__Directive 1__
Copy the passage on Christ's humiliation from "Jesus said that" to "November 8, 2021.".
__Directive 2__
In the records, rewrite the lines from the line with "Teaching and learning the power snatch." to the line with "### Article 8---Declining jurisdiction", putting "participants" in place of "attendees" and changing nothing else. Return only those lines.

While Jesus was obedient to the point of death on the cross (Phil. 2:8), His humiliation did not stop at His death. Christ was humiliated for us in His burial. He remained in “the state of the dead” for three days (Matt. 12:40). This is the place of the dead, which the Old Testament referred to as “Sheol.” This is why even though people either go to heaven or hell when they die, Ecclesiastes could say: “All go to one place. All are from the dust, and to dust all return” (Eccl. 3:20). The catechism says that this is an appropriate reading of the phrase in the Apostles’ Creed that says, “He descended into hell.” Reformed theologians have interpreted the phrase either to refer to the entirety of Christ’s sufferings or to His time in the grave. The authors of the catechism simply note that the second of these options is an acceptable way of understanding the creed and that some have understood it this way. Jesus was buried for us so that He might remove the sting of death for us (1 Cor. 15:55–57).

Conclusion8

Jesus said that everyone who exalts himself will be humbled, and he who humbles himself will be exalted (Luke 14:11). Christ’s humiliation takes the sting of the curse from every stage of our lives, including our deaths. There is something glorious in every aspect of Christ’s humiliation as well. The Son of Man was glorified in His death and God was glorified in Him (John 12:23; 13:31). Just as Christ’s humiliation preceded His exaltation, so we must humble ourselves before God can lift us up (1 Peter 5:6). “Have this mind among yourselves, which is yours in Christ Jesus” (Phil. 2:5).

Editor’s Note: This post is part of a series on Christ as Mediator. Previous post. Next post. This post was originally published on November 8, 2021.

__Data in this exercise__
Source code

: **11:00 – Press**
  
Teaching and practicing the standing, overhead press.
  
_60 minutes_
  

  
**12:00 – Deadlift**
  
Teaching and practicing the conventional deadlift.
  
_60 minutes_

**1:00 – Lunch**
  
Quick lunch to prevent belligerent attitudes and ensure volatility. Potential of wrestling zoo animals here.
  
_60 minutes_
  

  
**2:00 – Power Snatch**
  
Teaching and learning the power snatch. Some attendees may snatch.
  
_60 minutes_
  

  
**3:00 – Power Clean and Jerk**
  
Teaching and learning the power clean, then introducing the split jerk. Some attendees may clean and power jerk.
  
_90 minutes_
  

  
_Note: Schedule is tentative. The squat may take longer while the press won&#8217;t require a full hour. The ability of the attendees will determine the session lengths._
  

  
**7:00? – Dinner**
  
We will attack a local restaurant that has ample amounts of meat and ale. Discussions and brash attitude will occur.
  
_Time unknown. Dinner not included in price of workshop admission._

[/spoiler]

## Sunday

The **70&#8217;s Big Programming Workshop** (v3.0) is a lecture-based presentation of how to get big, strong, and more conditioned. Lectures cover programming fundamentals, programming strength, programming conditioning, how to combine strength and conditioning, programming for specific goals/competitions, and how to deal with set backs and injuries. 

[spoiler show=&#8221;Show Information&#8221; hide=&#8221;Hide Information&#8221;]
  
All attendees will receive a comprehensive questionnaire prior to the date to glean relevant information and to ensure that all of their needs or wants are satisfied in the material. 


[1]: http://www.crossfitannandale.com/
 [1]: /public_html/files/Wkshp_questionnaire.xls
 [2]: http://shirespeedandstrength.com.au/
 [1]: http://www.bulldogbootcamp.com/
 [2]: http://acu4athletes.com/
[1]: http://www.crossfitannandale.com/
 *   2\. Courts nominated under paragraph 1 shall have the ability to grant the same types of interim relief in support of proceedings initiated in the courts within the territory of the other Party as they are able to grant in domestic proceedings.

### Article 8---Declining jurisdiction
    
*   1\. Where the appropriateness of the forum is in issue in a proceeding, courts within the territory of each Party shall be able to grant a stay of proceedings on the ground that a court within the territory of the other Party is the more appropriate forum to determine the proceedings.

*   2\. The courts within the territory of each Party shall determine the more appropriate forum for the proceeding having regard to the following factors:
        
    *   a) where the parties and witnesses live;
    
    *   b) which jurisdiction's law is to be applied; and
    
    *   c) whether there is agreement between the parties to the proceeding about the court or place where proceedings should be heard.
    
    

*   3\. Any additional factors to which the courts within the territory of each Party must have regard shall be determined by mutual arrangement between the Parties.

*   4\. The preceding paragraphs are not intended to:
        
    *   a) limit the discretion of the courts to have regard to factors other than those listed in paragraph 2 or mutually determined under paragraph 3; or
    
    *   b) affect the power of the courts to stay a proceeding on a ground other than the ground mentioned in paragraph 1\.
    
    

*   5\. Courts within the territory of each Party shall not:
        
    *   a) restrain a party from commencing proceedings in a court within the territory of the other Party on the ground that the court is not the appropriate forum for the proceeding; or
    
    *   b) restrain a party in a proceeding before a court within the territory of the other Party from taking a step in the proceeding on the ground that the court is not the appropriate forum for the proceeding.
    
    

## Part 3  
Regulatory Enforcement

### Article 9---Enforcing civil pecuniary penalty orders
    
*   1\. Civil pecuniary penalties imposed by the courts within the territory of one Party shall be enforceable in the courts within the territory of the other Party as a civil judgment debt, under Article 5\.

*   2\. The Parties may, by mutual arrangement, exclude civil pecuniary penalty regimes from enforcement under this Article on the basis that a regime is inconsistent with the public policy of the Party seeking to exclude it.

__Answer space 1__
Jesus said that everyone who exalts himself will be humbled, and he who humbles himself will be exalted (Luke 14:11). Christ’s humiliation takes the sting of the curse from every stage of our lives, including our deaths. There is something glorious in every aspect of Christ’s humiliation as well. The Son of Man was glorified in His death and God was glorified in Him (John 12:23; 13:31). Just as Christ’s humiliation preceded His exaltation, so we must humble ourselves before God can lift us up (1 Peter 5:6). “Have this mind among yourselves, which is yours in Christ Jesus” (Phil. 2:5).

Editor’s Note: This post is part of a series on Christ as Mediator. Previous post. Next post. This post was originally published on November 8, 2021.

__Answer space 2__
Teaching and learning the power snatch. Some participants may snatch.
  
_60 minutes_
  

  
**3:00 – Power Clean and Jerk**
  
Teaching and learning the power clean, then introducing the split jerk. Some participants may clean and power jerk.
  
_90 minutes_
  

  
_Note: Schedule is tentative. The squat may take longer while the press won&#8217;t require a full hour. The ability of the participants will determine the session lengths._
  

  
**7:00? – Dinner**
  
We will attack a local restaurant that has ample amounts of meat and ale. Discussions and brash attitude will occur.
  
_Time unknown. Dinner not included in price of workshop admission._

[/spoiler]

## Sunday

The **70&#8217;s Big Programming Workshop** (v3.0) is a lecture-based presentation of how to get big, strong, and more conditioned. Lectures cover programming fundamentals, programming strength, programming conditioning, how to combine strength and conditioning, programming for specific goals/competitions, and how to deal with set backs and injuries. 

[spoiler show=&#8221;Show Information&#8221; hide=&#8221;Hide Information&#8221;]
  
All participants will receive a comprehensive questionnaire prior to the date to glean relevant information and to ensure that all of their needs or wants are satisfied in the material. 


[1]: http://www.crossfitannandale.com/
 [1]: /public_html/files/Wkshp_questionnaire.xls
 [2]: http://shirespeedandstrength.com.au/
 [1]: http://www.bulldogbootcamp.com/
 [2]: http://acu4athletes.com/
[1]: http://www.crossfitannandale.com/
 *   2\. Courts nominated under paragraph 1 shall have the ability to grant the same types of interim relief in support of proceedings initiated in the courts within the territory of the other Party as they are able to grant in domestic proceedings.

### Article 8---Declining jurisdiction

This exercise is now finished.